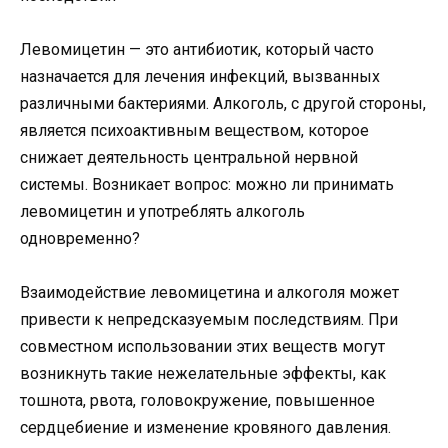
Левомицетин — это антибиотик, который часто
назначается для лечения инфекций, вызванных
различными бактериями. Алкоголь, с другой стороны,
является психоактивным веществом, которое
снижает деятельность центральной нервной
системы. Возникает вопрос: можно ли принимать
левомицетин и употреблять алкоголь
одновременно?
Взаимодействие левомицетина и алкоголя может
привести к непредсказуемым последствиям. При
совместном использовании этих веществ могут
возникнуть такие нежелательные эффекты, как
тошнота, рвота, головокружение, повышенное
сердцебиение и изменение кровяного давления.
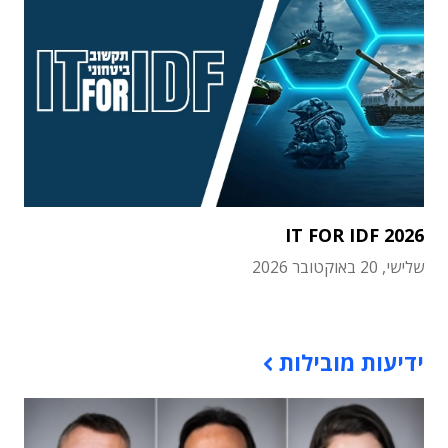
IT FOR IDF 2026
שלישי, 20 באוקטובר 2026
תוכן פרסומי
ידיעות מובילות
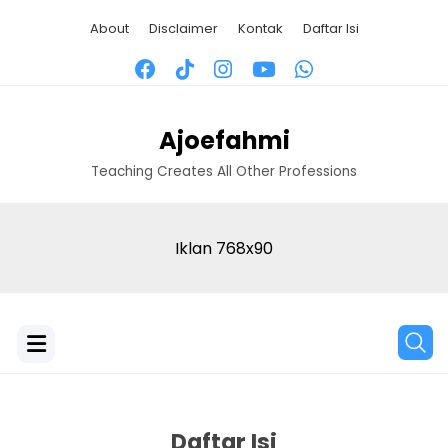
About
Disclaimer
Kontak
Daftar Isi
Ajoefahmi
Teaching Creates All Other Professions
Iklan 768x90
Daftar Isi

◇ ◇ ◇ ◇

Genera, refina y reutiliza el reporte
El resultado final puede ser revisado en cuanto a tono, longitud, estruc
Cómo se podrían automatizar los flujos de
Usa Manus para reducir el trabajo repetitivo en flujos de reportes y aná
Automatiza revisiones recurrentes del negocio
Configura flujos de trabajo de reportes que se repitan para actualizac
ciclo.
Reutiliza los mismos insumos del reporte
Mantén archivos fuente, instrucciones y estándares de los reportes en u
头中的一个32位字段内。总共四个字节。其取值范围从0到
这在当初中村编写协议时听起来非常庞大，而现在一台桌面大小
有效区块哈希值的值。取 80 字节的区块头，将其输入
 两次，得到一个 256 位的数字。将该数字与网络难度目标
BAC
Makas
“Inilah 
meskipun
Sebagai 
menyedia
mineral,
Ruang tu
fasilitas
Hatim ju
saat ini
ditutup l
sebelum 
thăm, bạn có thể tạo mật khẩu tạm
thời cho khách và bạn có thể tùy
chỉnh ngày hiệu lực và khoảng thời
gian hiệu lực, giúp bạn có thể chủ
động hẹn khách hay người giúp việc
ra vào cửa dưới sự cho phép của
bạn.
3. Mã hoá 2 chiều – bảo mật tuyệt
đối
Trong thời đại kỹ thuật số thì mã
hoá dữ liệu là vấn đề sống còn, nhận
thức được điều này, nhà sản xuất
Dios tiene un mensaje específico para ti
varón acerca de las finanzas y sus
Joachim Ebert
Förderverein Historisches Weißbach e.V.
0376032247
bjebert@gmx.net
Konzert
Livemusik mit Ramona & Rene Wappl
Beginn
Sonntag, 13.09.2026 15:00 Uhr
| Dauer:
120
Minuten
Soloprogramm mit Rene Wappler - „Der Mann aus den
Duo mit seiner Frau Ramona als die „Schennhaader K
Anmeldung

◇ ◇ ◇ ◇

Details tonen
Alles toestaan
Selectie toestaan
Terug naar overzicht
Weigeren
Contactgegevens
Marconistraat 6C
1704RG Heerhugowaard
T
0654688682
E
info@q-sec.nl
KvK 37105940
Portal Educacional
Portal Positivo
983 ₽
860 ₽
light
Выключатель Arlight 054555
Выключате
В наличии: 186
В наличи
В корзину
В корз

◇ ◇ ◇ ◇

Task description. Reproduce in full each line of the items above that contains the word "giúp".

Response below.
gian hiệu lực, giúp bạn có thể chủ
động hẹn khách hay người giúp việc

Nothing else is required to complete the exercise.